## [TEXTE PRÉSENTÉ]
La guerre civile espagnole

Au lieu de cela, la poussée vers un nouveau conflit mondial s’est accélérée dans les années 1930. Dans la guerre civile espagnole, précurseur de la guerre mondiale, l’Allemagne et l’Italie réarmées ont testé leur approche meurtrière en intervenant pour soutenir Franco. Les États britannique, français et américain – qui craignaient le développement des forces révolutionnaires en Europe occidentale – ne sont pas officiellement intervenus afin d’arrêter le fascisme. Dans les faits, ils l’ont accepté passivement. Parallèlement, l’intervention de Staline et de l’URSS visait délibérément à ne pas contrarier le Grande-Bretagne et les États-Unis, auxquels ils voulaient s’allier mais qui faisaient montre de grandes réticences. C’est dans ce but que Staline a sacrifié la révolution espagnole et la classe ouvrière ainsi que la paysannerie du pays.

## [EXERCICES]
1. D'après le texte sur la guerre civile espagnole, quels pays réarmés sont intervenus pour soutenir Franco ?
2. Poursuivez le texte sur la guerre civile espagnole à la suite de sa dernière phrase.

## [DONNÉES BRUTES]
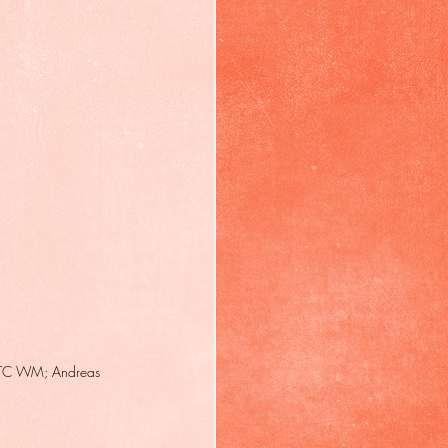
nd TC WM; Andreas 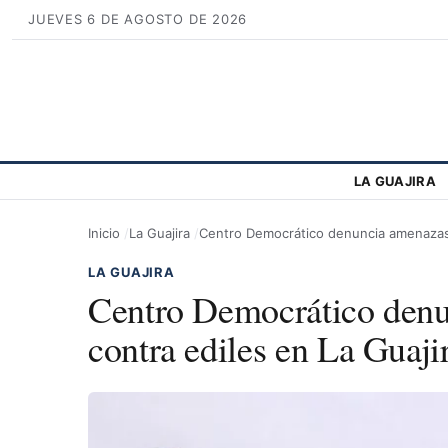
JUEVES 6 DE AGOSTO DE 2026
LA GUAJIRA
Inicio
La Guajira
Centro Democrático denuncia amenazas 
LA GUAJIRA
Centro Democrático denu
contra ediles en La Guaji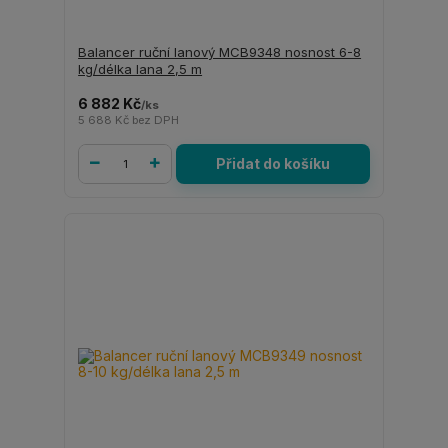
Balancer ruční lanový MCB9348 nosnost 6-8
kg/délka lana 2,5 m
6 882 Kč
/
ks
5 688 Kč
bez DPH
Přidat do košíku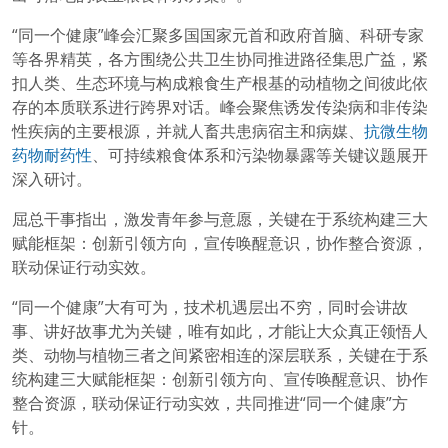
“同一个健康”峰会汇聚多国国家元首和政府首脑、科研专家
等各界精英，各方围绕公共卫生协同推进路径集思广益，紧
扣人类、生态环境与构成粮食生产根基的动植物之间彼此依
存的本质联系进行跨界对话。峰会聚焦诱发传染病和非传染
性疾病的主要根源，并就人畜共患病宿主和病媒、
抗微生物
药物耐药性
、可持续粮食体系和污染物暴露等关键议题展开
深入研讨。
屈总干事指出，激发青年参与意愿，关键在于系统构建三大
赋能框架：创新引领方向，宣传唤醒意识，协作整合资源，
联动保证行动实效。
“同一个健康”大有可为，技术机遇层出不穷，同时会讲故
事、讲好故事尤为关键，唯有如此，才能让大众真正领悟人
类、动物与植物三者之间紧密相连的深层联系，关键在于系
统构建三大赋能框架：创新引领方向、宣传唤醒意识、协作
整合资源，联动保证行动实效，共同推进“同一个健康”方
针。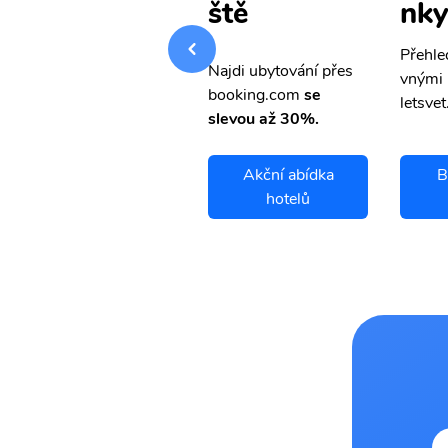
nky
nky
ště
Přehledná stránka s le
Přehle
Najdi ubytování přes
vnými letenkami od ob
vnými 
booking.com
se
letsvet.cz
letsvet
slevou až 30%.
Barranquilla
Akční abídka
B
letenky
hotelů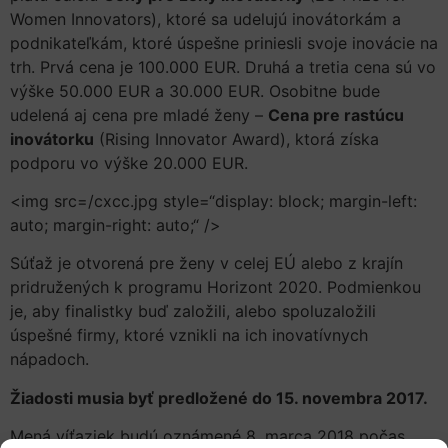
Women Innovators), ktoré sa udelujú inovátorkám a
podnikateľkám, ktoré úspešne priniesli svoje inovácie na
trh. Prvá cena je 100.000 EUR. Druhá a tretia cena sú vo
výške 50.000 EUR a 30.000 EUR. Osobitne bude
udelená aj cena pre mladé ženy –
Cena pre rastúcu
inovátorku
(Rising Innovator Award), ktorá získa
podporu vo výške 20.000 EUR.
<img src=/cxcc.jpg style=“display: block; margin-left:
auto; margin-right: auto;“ />
Súťaž je otvorená pre ženy v celej EÚ alebo z krajín
pridružených k programu Horizont 2020. Podmienkou
je, aby finalistky buď založili, alebo spoluzaložili
úspešné firmy, ktoré vznikli na ich inovatívnych
nápadoch.
Žiadosti musia byť predložené do 15. novembra 2017.
Mená víťaziek budú oznámené 8. marca 2018 počas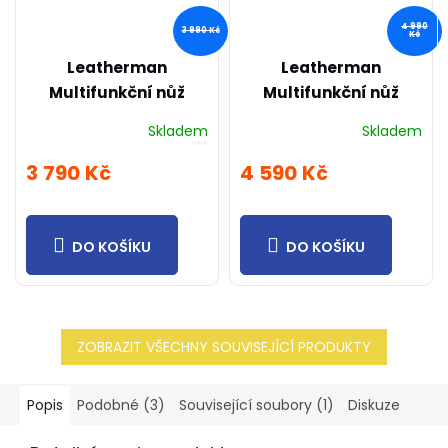
4 990
3 990 Kč
Kč
Leatherman
Leatherman
Multifunkční nůž
Multifunkční nůž
SIGNAL BLACK
CHARGE PLUS
Skladem
Skladem
3 790 Kč
4 590 Kč
DO KOŠÍKU
DO KOŠÍKU
ZOBRAZIT VŠECHNY SOUVISEJÍCÍ PRODUKTY
Popis
Podobné (3)
Související soubory (1)
Diskuze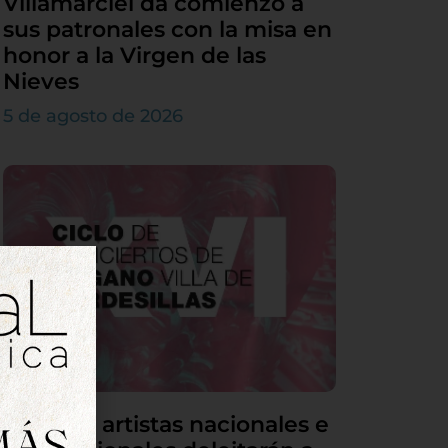
Villamarciel da comienzo a
sus patronales con la misa en
honor a la Virgen de las
Nieves
5 de agosto de 2026
Grandes artistas nacionales e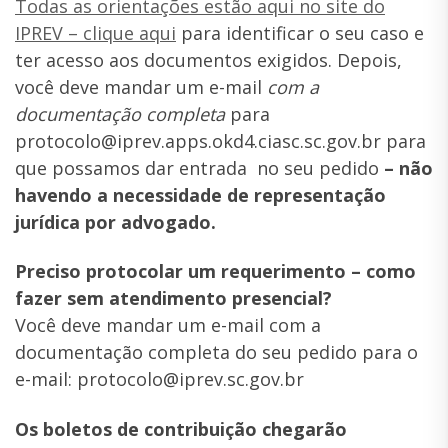
Todas as orientações estão aqui no site do
IPREV – clique aqui
para identificar o seu caso e
ter acesso aos documentos exigidos. Depois,
você deve mandar um e-mail
com a
documentação completa
para
protocolo@iprev.apps.okd4.ciasc.sc.gov.br para
que possamos dar entrada no seu pedido
– não
havendo a necessidade de representação
jurídica por advogado.
Preciso protocolar um requerimento – como
fazer sem atendimento presencial?
Você deve mandar um e-mail com a
documentação completa do seu pedido para o
e-mail: protocolo@iprev.sc.
gov.br
Os boletos de contribuição chegarão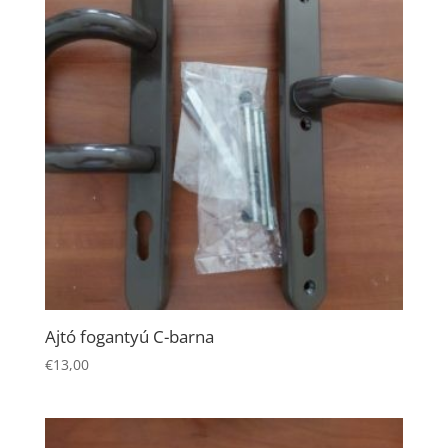
Ajtó fogantyú C-barna
€
13,00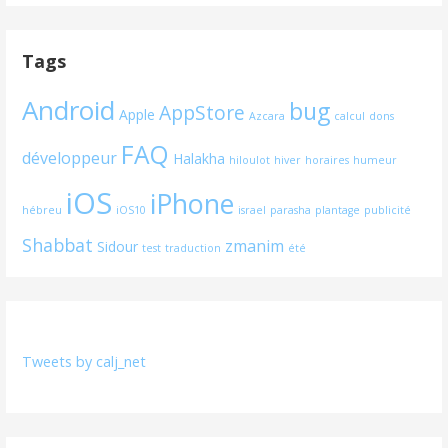
Tags
Android
bug
AppStore
Apple
Azcara
calcul
dons
FAQ
développeur
Halakha
hiloulot
hiver
horaires
humeur
iOS
iPhone
hébreu
iOS10
israel
parasha
plantage
publicité
Shabbat
zmanim
Sidour
test
traduction
été
Tweets by calj_net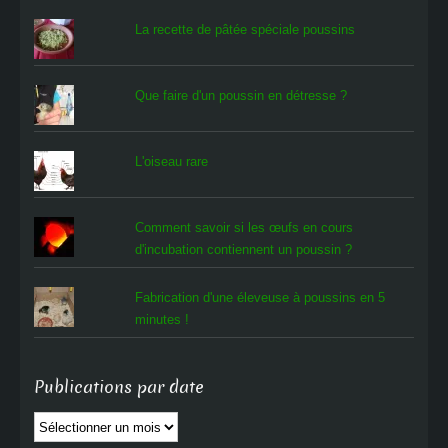
La recette de pâtée spéciale poussins
Que faire d'un poussin en détresse ?
L'oiseau rare
Comment savoir si les œufs en cours
d'incubation contiennent un poussin ?
Fabrication d'une éleveuse à poussins en 5
minutes !
Publications par date
Publications
par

## [RÉPONSES AUX EXERCICES]
1. L'Allemagne et l'Italie.

2.
Ces événements montreraient également une autre facette de la guerre mondiale à venir. Des dizaines de milliers d’hommes et de femmes du monde entier ont quitté leur foyer pour défendre la République espagnole. Leurs actions trouveront un écho dans les mouvements de résistance qui se sont développés en France, en Italie, en Pologne, en Grèce, dans les Balkans, au Vietnam et en Chine occupés. Les travailleurs et les jeunes socialistes et communistes y ont joué un rôle de premier plan. Des millions de travailleurs à travers le monde voulaient vaincre le fascisme en combattant et en contribuant à l’effort de guerre, malgré les sacrifices dévastateurs que cela impliquait.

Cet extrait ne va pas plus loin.